15 || RASA CEMBURU

48 21 4
                                    

“Alkana, Alkana,” panggil Oma Leni sembari mengetuk pintu kamar cowok itu berulang kali.

Mata Alkana perlahan terbuka. Samar-samar ia melihat ke atas nakas, waktu sudah menunjukkan pukul 06:30. Sebenarnya sisa waktu sebelum kegiatan di sekolah dimulai, Alkana masih sempat untuk bersiap.

Mimpi buruk, benar-benar buruk. Bagaimana bisa peristiwa kelam tahun lalu terputar kembali melalui mimpinya? Membuka matanya, ia tampak kelelahan. Mungkin masih dipengaruhi emosinya sendiri ditambah pula mimpi buruk itu.

Merasa malas untuk bergerak, Alkana pikir ia akan membolos sekolah untuk hari ini. Tidak peduli Oma Leni memanggilnya berkali-kali di depan kamar. Ia kembali menyembunyikan dirinya ke dalam selimut.

Sementara itu, Elysh yang berada di depan kamarnya bersama sang nenek tampak geram sembari berkacak pinggang.
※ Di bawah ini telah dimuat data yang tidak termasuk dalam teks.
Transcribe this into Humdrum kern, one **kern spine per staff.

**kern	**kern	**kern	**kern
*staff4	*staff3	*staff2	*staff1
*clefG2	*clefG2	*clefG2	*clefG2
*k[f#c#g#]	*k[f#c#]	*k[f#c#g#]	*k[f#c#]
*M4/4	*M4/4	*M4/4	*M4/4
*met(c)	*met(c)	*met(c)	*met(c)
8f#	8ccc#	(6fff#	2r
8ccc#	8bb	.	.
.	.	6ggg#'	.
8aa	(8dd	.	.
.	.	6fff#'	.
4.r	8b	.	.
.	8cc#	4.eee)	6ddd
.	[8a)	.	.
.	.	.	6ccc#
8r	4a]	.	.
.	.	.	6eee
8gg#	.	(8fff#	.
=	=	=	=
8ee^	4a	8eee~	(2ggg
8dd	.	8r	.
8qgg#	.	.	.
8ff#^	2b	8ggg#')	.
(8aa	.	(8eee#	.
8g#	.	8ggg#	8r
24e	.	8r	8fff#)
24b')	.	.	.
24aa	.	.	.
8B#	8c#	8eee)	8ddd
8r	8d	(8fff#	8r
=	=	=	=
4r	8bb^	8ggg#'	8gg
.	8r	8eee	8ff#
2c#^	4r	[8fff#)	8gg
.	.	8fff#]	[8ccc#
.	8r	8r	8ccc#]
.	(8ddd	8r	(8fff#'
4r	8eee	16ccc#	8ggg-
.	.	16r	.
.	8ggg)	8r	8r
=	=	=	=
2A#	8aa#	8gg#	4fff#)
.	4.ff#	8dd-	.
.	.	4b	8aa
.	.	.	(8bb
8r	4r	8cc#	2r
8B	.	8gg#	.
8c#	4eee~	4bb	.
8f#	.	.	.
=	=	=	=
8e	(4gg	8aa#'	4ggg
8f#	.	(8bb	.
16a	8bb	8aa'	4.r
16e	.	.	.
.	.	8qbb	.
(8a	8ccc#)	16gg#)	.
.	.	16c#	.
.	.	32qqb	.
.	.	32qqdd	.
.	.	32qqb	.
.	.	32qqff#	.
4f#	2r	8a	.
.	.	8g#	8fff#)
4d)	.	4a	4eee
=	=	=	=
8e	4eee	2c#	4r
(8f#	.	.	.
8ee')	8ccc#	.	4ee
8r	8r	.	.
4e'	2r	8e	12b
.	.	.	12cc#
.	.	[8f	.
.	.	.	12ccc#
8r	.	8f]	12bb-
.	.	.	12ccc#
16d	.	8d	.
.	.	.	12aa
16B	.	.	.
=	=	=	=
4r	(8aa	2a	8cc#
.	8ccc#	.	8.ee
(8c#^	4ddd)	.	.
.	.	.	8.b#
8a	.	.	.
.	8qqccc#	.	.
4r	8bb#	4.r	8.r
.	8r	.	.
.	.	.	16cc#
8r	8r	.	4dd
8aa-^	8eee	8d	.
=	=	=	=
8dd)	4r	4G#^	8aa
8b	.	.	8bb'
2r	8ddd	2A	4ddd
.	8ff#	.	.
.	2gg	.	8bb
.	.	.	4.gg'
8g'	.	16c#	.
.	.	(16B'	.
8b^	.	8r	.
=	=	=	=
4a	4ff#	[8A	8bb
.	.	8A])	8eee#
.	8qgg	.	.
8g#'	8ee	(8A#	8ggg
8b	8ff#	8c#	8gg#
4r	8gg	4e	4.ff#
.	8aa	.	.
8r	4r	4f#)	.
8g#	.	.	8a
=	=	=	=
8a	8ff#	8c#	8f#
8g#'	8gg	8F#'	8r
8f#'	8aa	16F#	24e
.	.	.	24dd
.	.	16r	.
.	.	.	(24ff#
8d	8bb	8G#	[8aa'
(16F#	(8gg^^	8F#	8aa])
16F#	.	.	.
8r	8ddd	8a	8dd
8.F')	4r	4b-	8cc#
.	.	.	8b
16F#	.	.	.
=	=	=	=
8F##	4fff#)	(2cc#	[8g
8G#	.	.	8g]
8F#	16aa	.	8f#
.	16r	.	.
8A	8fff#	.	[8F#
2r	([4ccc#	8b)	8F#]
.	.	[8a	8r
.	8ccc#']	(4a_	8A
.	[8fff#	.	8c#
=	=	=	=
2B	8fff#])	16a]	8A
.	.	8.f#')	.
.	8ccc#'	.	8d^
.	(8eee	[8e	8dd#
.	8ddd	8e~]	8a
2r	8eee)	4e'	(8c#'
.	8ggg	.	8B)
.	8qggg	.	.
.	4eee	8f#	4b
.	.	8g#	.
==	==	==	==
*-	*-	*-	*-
Mencebik bibirnya, Elysh mulai berteriak memanggil nama cowok itu.

“ALKANA!!!”

Teriakan maut dan gedoran pintu dari luar menyita penuh perhatian Alkana. Ia mengerutkan keningnya, penasaran dengan pemilik suara cempreng tadi.

“Bangun, Alkana! Lo gak lihat apa sekarang jam berapa?”

Benar, itu suara gadis menyebalkan yang tinggal di sebelah rumah Omanya. Masih sebal dengan kejadian semalam, Alkana semakin enggan bangkit dari posisinya dan malah membiarkan semua orang sibuk hanya karena dirinya.

“Udah, biarin Alkana,” kata Oma Leni sesaat setelah menahan tangan Elysh yang hendak menggedor lagi pintu kamar Alkana.

“Tapi Oma—“

“Alkana itu anaknya cukup keras kepala. Gak bakal menang kalau kita maksa dia buat keluar di saat kayak gini. Oma rasa, dia masih perlu waktu untuk sendiri,” jelas wanita tua itu. “Lebih baik kamu berangkat ke sekolah sekarang. Nungguin dia keluar sama aja bikin kamu terlambat ke sekolah.”

Oma Leni benar. Tidak ada yang bisa dilakukan selagi Alkana masih marah seperti itu. Maka ia pun menuruti apa yang dikatakan oleh Oma Leni.

“Ya udah, deh. Kalau gitu Elysh berangkat dulu,” ucapnya, lantas menyalam tangan Oma Leni. “Dah, Oma!” sembari melambaikan tangan.

Melihat Alkana yang semakin melonjak dan tak mau keluar dari kamar juga, akhirnya Oma Leni mengambil langkah lain untuk menaklukkan anak itu.

Sedangkan Alkana tetap larut dalam tidurnya. Hingga tanpa sadari kantuknya menjadi jeritan yang melengking saat Oma Leni menarik telinganya. Alhasil, cowok itu bangkit dari tidurnya dan mengerang kesakitan.

“A-aduh, Oma. Lepasin!” pintanya dengan wajah kesakitan.

Melepas cubitannya, Oma Leni berkacak pinggang dan menatap Alkana dengan tajam. “Mau sampai kapan kamu di sini ngurung diri, hm?”

Alkana mengelus telinganya yang terasa panas. Ia melengos, tak ingin menatap balik sang nenek yang tiba menjadi galak. Dalam hati, ia merenggut kesal. Bagaimana bisa Oma Leni memiliki kunci cadangan kamarnya?

“Kamu didiemin bukannya makin tenang malah makin jadi, ya.”

Tak menjawab, Alkana hanya menunduk dalam. Ia tahu, jika sudah seperti ini Oma Leni pasti akan terus berceloteh bahkan bisa menyaingi ceramah guru di sekolah untuk anak-anak nakal.

“Lihat, Elysh sampai datang ke sini cuma buat bangunin kamu. Oma gak habis pikir, kenapa kamu bisa bersikap seperti anak kecil begini, padahal udah anak SMA, loh.” Oma Leni menggelengkan kepalanya.

“Alkana, Oma tau kamu marah karena Elysh ngajak kamu pergi ke konser musik semalam. Tapi apa kamu sadar, kamu itu udah bikin dia celaka.”

“Celaka?” Alkana baru berani membalas omongan Oma Leni saat tahu bahwa dia telah melukai Elysh tanpa sadar.